There is a strong peer network of anchor institution hospitals, started by Kaiser. They’ve been investing in their procurement supply in local businesses in a lot of places. In many places black businesses don’t qualify as vendors because they lack plumbing, lighting, etc certification. But the hospitals are concerned broadly with social determinants of health and the link between good housing and health is recognized as a prime factor.

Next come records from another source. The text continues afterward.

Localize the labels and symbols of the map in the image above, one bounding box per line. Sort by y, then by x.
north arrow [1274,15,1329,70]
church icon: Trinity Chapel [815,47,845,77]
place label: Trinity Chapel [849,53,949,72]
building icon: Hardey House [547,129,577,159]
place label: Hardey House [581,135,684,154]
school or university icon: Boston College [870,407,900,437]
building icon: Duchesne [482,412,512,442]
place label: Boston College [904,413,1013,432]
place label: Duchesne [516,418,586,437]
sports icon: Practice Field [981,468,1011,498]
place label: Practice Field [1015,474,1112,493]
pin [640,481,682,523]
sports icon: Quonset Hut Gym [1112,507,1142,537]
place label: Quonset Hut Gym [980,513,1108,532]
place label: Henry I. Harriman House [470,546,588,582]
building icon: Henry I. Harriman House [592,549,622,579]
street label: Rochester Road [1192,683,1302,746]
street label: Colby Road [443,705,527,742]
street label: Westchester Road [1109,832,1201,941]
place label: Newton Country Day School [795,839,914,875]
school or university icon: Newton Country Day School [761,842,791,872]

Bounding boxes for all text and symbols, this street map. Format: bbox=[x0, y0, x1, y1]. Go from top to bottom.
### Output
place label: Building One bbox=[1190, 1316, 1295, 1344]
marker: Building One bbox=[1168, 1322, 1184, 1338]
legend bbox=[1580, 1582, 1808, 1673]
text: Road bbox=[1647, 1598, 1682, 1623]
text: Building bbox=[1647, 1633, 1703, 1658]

There is a node of the anchor hospital network in Chicago. The Chicago Fed is looking at how anchor hospitals can link up with banks community reinvestment act requirement to invest in places they avoid lending. There has been a lot of research and emerging best practices on creating healthy places linking real estate development and anchor hospitals.
On housing, for immigrant communities and others who have a cultural norm, such as savings circles of investing in their neighbors, an innovation like starfinancialsolutions.co can be an answer. 100 pay $2,500 and join a hybrid coop, buy a house and a neighbor pays them back, with a profit but without interest (no usury, which is a sin for Muslims (who remember Moses said it was a sin) over 15 years.
Neighbors investing in their neighbors’ mortgages also works in other immigrant communities but is more quickly profitable in Muslim communities because people who can afford a house don’t, in order to be true to their faith, so they can pay a larger down payment.
In Minneapolis, they changed the zoning rules so that single family homes are not the default standard; making it easier to tiny houses on your home’s lot, called Accessory Dwelling Units (ADUs). The Ven foundation there is offering below market program related investments (PRIs) to enable them. Ven thinks this is a growth market and has registered to offer them in all 50 states. ADUs bring in extra income to enable people to remain in their home as property values increase. affordable-housing-pri-adu
We haven’t begun to look at child care, transportation, schools, or civic infrastructure, etc. in under invested neighborhoods, nor at overall health stats by neighborhood in Chicago, but it’s been shown than your zip code is a greater determiner of your health and your life span than your genetic code.
Our north star is stopping internalized displacement/gentrification, by focusing on enabling resilient home ownership in communities built on intergenerational wealth through home and business ownership and the jobs those businesses create.